In both the NCUSIF and corporates, credit unions are not merely members or customers. They are the owners of the NCUSIF; they have the right to withdraw their 1% deposit. They have purchased at risk shares which is part of the capital in the two corporates. As cooperative owners, they have rights to information and to due process that the shareholder of any organization would have.
By acting in a unilateral manner without presenting their superior information to the Directors for comment and action, NCUA has failed to protect the interests of all shareholders and more importantly, the well being of credit union members. Credit unions were designed for their members and in their institutional structure, to be a “sanctuary from the market.” The cooperative, countercyclical capability is critical in times of extraordinary market stress and uncertainty. By continuing to lend, they have maintained and enhanced member confidence and trust.
Contrary to this cooperative role, NCUA has chosen to impose an immediate write-off in an amount of approximately the 1% share insurance deposit and additionally, for members of U S Central and WesCorp, the membership capital shares. Even though none of these losses has been incurred, NCUA has elected to charge credit unions in full now for these future projections.
Using this kind of modeling and future loss estimates which they have disclosed to neither the institutions or the credit unions being sent the bill, every corporate and every credit union becomes vulnerable to similar arbitrary NCUA decisions and actions. Such a process is not only contrary to standard due process; it violates a person’s sense of fairness and reasonable behavior.

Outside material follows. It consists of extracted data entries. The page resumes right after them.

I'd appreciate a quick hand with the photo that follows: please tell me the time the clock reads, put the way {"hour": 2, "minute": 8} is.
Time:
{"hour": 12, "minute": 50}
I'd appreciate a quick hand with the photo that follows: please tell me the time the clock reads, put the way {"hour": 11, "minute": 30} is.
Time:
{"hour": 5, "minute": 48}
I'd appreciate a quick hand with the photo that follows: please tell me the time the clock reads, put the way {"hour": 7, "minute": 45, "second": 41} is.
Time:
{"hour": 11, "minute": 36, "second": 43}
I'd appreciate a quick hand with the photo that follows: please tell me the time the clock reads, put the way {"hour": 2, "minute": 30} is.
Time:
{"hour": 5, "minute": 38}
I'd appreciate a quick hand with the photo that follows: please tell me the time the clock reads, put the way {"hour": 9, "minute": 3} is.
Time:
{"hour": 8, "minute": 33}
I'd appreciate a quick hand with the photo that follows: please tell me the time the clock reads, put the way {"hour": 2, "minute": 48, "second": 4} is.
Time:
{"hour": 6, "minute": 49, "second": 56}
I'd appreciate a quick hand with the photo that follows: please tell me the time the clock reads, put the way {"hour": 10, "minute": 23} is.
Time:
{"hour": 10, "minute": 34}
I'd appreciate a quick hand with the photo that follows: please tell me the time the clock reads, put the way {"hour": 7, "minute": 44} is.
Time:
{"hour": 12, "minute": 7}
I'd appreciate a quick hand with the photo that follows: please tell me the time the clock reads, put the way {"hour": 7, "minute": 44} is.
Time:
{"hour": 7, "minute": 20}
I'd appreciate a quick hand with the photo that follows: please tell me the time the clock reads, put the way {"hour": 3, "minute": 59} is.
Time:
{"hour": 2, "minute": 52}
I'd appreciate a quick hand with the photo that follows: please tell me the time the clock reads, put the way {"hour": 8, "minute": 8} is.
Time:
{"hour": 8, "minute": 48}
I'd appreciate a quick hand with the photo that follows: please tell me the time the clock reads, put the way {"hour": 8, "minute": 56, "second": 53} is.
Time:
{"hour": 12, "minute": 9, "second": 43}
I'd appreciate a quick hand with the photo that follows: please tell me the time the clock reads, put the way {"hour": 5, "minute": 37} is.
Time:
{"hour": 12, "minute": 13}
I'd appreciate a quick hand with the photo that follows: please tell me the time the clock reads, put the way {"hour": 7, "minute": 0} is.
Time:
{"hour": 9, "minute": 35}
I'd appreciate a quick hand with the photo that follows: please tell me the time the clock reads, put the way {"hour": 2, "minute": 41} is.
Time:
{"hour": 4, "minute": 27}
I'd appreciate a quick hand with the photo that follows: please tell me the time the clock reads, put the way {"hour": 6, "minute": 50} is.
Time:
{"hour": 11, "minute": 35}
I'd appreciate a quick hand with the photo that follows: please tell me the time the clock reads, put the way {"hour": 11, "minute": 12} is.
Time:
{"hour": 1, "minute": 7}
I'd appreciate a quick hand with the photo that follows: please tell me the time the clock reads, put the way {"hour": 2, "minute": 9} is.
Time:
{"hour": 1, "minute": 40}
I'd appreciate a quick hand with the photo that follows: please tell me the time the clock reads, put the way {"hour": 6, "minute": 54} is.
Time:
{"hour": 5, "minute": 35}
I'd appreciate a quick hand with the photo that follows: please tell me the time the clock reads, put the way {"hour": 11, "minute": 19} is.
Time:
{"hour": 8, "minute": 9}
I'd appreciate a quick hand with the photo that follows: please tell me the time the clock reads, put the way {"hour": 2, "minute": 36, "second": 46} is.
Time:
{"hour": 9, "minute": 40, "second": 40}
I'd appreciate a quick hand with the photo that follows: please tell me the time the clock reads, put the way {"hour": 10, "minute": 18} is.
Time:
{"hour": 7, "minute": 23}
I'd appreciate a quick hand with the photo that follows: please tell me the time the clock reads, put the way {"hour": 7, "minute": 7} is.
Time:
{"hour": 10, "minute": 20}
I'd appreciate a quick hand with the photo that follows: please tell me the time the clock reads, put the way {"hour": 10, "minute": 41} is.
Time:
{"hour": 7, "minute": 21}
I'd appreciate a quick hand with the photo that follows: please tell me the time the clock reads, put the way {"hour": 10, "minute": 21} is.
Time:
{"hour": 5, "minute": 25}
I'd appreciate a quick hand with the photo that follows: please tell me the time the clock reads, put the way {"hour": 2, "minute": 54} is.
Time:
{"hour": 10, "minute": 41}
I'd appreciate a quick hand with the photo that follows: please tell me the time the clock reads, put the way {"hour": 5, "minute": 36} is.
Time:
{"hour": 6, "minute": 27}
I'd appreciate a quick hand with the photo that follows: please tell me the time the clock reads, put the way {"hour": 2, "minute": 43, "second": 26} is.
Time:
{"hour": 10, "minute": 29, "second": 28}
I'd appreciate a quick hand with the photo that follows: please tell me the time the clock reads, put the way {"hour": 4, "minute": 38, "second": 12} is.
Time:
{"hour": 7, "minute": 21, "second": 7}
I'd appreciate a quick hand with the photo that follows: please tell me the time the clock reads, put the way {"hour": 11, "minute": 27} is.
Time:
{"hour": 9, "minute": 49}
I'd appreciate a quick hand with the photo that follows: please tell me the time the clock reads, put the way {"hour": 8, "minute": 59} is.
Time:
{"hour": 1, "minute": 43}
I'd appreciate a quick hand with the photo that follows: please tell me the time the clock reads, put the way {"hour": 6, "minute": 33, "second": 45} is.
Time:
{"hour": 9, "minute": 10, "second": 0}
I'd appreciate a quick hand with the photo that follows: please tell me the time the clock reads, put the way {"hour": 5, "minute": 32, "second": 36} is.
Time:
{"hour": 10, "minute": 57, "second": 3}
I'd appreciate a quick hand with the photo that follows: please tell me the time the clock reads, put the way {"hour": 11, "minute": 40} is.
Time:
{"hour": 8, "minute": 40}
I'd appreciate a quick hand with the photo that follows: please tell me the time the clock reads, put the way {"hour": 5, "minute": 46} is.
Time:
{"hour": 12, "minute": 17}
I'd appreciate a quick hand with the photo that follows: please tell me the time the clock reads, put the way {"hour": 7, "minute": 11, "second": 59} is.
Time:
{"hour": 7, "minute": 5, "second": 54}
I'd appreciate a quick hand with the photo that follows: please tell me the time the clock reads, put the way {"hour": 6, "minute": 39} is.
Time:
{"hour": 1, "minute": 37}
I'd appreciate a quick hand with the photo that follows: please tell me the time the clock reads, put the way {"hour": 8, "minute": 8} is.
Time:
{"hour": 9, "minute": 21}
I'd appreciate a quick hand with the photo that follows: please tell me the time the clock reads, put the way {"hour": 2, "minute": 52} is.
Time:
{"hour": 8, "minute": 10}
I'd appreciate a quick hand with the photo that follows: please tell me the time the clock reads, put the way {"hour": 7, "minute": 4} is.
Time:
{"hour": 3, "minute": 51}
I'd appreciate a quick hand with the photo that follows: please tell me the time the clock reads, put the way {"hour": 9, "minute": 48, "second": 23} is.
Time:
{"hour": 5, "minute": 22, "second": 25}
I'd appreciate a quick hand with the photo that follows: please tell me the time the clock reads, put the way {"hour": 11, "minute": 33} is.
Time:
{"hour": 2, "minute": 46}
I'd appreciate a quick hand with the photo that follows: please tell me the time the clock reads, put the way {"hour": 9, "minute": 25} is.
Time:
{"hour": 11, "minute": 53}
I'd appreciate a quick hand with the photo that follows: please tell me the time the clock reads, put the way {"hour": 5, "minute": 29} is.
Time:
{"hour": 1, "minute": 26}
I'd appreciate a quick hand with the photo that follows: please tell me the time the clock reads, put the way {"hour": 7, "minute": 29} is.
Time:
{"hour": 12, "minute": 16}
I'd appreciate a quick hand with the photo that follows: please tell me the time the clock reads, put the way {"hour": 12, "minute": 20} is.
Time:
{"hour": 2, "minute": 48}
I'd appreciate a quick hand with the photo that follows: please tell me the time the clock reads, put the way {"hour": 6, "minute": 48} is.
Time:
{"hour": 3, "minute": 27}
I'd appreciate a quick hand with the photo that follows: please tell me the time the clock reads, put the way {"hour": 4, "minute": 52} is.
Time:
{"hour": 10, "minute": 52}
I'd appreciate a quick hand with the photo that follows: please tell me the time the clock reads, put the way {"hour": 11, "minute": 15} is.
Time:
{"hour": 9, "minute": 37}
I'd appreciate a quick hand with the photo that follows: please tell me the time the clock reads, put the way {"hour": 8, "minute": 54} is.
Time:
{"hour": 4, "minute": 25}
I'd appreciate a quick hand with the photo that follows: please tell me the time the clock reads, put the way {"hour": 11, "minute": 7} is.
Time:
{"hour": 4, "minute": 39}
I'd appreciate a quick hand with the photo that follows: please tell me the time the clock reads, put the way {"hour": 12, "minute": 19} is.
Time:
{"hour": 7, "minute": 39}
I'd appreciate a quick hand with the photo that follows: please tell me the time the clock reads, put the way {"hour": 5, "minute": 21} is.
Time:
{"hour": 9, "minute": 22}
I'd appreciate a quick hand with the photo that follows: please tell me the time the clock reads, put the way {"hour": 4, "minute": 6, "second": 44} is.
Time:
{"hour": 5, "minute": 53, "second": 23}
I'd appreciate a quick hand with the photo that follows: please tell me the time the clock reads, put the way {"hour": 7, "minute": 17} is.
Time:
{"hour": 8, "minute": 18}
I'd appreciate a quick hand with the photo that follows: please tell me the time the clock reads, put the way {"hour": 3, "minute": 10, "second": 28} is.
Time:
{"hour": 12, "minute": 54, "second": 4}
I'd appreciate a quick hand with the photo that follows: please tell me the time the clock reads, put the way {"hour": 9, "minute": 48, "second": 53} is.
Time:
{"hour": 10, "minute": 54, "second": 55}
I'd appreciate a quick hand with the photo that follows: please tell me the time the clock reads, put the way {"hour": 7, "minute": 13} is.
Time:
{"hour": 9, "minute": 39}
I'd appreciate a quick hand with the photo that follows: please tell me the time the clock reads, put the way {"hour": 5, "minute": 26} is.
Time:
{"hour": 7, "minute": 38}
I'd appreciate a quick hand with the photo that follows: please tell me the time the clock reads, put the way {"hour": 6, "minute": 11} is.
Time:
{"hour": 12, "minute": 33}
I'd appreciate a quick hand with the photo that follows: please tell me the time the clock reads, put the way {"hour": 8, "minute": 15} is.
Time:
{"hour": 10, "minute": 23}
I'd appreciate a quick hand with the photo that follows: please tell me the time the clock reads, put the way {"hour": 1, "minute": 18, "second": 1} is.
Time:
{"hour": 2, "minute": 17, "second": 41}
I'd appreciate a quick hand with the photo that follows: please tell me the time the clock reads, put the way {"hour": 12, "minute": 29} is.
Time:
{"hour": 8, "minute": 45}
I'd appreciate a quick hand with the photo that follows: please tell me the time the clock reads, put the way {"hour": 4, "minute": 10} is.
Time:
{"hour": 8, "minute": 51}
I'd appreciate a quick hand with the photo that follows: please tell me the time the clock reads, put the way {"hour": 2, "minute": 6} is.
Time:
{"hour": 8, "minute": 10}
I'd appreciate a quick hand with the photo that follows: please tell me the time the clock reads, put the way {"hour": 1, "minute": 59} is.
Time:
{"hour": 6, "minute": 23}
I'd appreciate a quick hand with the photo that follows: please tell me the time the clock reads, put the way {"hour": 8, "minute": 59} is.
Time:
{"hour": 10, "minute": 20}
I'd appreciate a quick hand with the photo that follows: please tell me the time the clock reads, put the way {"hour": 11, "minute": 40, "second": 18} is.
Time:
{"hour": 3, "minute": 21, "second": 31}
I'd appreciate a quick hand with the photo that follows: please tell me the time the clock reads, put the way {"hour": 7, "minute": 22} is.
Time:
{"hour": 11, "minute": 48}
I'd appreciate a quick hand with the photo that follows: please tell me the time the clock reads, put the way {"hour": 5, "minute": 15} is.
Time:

These decisions by NCUA have created uncertainty, fear, and confusion by the very organization entrusted with maintaining system confidence. At a time when credit unions were emphatically demonstrating their countercyclical role, especially in record mortgage refinancings, the NCUA board has dragged the industry into the center of the nation’s financial turmoil. There were alternative methods and solutions available. These actions show a serious failure of judgment not to mention, common sense.